Die arme Franziska war durch das erschütternde Ereigniß krankhaft aufgeregt. Sie war ja nicht mehr gesund gewesen seit jenem anderen Ereignisse in dem Garten des Gasthofs zum Bären, da sie, halb schon betrogen, ganz sich selbst betrog. Ihr Nervensystem war seitdem unheilbar zerrüttet; die Scene in der Sebastiansschlucht führte nur früher eine Krisis herbei, die unausbleiblich war, und verkürzte somit die Leiden der Unglücklichen.“

„Sie wollen,“ bemerkte der Geheimerath, „auf solche Weise Ihr Gewissen beschwichtigen?“

„Hm,“ versetzte der buckelige Advocat, „wenn ich ein Gewissen hätte, es bedürfte solcher Beruhigungsmittel nicht. Ich hatte mich indeß unrichtig ausgedrückt. Nicht so sehr das Ereigniß in der Schlucht selbst hatte die Krisis herbeigeführt, als vielmehr deren unmittelbare Folge. Herr von Römer, in der Wuth seiner Eifersucht, seines tödtlich gekränkten Hochmuths, seines elenden, schwachen Charakters, hatte seine Frau, als sie nach Hause zurückkehrte, brutal empfangen, gemein behandelt; in welcher Art, kann ich Ihnen nicht sagen, sie selbst hat sich nicht überwinden können, es Frau von Hake mitzutheilen. Aber die arme Frau muß eine furchtbare Nacht durchlebt haben, die ihr den Todesstoß gab, geben mußte!“

„Hatten Sie nicht auch die ihr bereitet?“ fragte der Geheimerath.

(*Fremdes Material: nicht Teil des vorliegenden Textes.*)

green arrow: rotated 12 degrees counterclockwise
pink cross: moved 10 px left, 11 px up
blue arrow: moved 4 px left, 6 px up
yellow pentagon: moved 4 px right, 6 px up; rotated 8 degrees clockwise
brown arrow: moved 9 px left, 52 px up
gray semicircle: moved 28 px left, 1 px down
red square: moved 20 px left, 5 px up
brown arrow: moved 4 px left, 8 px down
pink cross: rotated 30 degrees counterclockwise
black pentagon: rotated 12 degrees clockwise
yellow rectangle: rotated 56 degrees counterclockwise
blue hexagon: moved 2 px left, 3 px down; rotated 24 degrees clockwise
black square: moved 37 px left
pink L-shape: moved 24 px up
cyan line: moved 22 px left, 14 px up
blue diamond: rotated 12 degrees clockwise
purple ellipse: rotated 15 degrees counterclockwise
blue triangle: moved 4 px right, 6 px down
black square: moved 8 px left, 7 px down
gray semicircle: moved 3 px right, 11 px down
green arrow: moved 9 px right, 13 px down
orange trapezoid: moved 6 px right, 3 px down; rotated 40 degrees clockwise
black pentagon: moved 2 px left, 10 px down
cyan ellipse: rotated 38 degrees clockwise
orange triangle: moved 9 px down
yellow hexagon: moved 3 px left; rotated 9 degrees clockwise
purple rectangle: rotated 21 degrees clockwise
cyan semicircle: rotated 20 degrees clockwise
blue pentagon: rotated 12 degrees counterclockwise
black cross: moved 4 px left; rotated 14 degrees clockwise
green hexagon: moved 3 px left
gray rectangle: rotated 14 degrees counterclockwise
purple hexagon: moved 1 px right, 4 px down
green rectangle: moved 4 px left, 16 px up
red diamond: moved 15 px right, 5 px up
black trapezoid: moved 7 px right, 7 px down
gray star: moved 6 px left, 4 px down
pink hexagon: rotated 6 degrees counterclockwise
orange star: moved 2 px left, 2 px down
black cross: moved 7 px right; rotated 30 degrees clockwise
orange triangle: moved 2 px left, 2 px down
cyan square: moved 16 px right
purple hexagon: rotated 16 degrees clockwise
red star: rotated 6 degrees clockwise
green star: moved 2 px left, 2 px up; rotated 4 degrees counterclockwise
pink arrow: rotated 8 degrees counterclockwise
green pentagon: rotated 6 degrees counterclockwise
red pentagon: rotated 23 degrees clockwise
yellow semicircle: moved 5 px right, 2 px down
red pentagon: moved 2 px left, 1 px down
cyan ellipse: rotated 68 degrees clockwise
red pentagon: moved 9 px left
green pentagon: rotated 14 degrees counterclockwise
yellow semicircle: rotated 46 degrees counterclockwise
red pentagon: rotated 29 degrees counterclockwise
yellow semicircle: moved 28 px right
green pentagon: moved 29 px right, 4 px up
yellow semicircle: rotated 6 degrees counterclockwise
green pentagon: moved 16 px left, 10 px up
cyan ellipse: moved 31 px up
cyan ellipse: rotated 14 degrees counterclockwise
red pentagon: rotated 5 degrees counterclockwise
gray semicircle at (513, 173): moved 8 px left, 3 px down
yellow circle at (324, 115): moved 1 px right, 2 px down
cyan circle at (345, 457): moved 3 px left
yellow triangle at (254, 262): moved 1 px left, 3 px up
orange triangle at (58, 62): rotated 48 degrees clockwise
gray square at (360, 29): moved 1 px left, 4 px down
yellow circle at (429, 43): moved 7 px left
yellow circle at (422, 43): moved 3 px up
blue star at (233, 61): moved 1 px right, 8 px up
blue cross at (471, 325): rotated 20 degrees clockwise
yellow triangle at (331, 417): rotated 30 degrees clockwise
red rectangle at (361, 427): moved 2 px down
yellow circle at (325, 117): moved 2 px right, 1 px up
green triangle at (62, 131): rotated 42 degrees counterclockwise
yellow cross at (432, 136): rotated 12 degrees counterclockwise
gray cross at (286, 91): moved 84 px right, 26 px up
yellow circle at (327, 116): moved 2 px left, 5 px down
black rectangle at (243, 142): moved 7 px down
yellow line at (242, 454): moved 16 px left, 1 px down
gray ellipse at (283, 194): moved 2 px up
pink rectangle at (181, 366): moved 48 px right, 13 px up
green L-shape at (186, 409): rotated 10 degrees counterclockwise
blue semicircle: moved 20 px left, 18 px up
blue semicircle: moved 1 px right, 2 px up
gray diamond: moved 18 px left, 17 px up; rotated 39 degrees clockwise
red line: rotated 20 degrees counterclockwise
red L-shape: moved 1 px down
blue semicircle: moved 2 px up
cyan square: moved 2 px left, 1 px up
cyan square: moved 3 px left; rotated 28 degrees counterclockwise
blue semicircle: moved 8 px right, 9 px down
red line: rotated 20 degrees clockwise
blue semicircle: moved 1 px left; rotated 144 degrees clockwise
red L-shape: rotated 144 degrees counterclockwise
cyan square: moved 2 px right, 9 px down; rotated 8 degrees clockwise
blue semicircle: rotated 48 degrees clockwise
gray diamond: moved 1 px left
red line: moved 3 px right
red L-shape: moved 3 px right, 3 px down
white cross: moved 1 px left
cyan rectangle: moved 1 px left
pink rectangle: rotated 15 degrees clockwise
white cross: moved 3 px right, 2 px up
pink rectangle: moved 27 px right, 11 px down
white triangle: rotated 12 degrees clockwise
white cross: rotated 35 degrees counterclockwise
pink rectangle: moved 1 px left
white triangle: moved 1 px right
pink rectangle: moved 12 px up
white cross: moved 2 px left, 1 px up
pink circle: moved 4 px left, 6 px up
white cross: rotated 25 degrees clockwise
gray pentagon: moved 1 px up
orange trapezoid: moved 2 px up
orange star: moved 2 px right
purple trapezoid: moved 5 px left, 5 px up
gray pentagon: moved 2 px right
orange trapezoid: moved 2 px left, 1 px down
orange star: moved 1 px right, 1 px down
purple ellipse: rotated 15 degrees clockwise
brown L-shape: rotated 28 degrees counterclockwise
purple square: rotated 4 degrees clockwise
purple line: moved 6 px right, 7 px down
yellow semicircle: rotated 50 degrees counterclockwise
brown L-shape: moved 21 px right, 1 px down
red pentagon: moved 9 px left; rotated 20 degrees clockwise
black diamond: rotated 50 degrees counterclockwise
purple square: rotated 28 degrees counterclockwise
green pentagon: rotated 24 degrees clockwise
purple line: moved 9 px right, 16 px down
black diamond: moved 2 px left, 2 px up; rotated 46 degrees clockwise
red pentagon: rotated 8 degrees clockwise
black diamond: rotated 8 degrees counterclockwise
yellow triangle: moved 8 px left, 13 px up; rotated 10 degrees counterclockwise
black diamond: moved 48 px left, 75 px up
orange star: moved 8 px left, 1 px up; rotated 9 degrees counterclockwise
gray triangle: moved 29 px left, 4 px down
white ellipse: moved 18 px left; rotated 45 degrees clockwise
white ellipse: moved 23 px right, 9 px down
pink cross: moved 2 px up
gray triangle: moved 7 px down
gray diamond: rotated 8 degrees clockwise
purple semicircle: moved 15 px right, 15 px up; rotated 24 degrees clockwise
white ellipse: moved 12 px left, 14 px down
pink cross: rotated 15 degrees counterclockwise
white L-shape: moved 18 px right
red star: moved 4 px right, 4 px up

„Lassen Sie mich fortfahren, Herr Geheimerath. Am anderen Morgen ging sie zu ihrer Freundin. Frau von Hake entsetzte sich über ihren Anblick. Leichenblaß, ermüdet zum Umsinken, mit fliegenden Haaren, mit keuchendem Athem, mit fast irrem Geiste, hatte sie nur einen Gedanken, nur eine Bitte: die Freundin solle am Abend wieder mit ihr in die Sebastiansschlucht gehen; sie wolle dort auf den Sarg des Todten einen Lorbeerkranz legen, sie selbst, sie müsse es; sie müsse noch einmal Abschied nehmen von dem Manne ihres Herzens, ihrer Liebe. Die Freundin suchte es ihr auszureden. Die Unglückliche hatte ihr zugleich erzählt, daß ihr Mann bereits Verdacht gehabt habe, ihr schon am gestrigen Abende nachgegangen und Zeuge ihres letzten Beisammenseins mit dem Todten geworden, daß die fürchterliche Nacht darauf gefolgt sei. Die Frau von Hake stellte ihr vor, wie ihr Mann auch heute Abend, wenn er sie vermisse, ihr von Neuem folgen werde, wie dann nothwendig ein Unglück entstehen müsse, zu welchem sie in keiner Weise in irgend eine Beziehung treten könne. Sie redete vergebens.

,Ich habe lange genug meinen Mann gefürchtet,‘ entgegnete ihr Frau von Römer, ,jetzt habe ich nur noch Verachtung für ihn.‘

Frau von Hake erinnerte sie an das Urtheil der Welt, an ihre Kinder.

Krank an Körper, krank an Geist, war die Arme für keine Vorstellungen, für keine Bitten empfänglich.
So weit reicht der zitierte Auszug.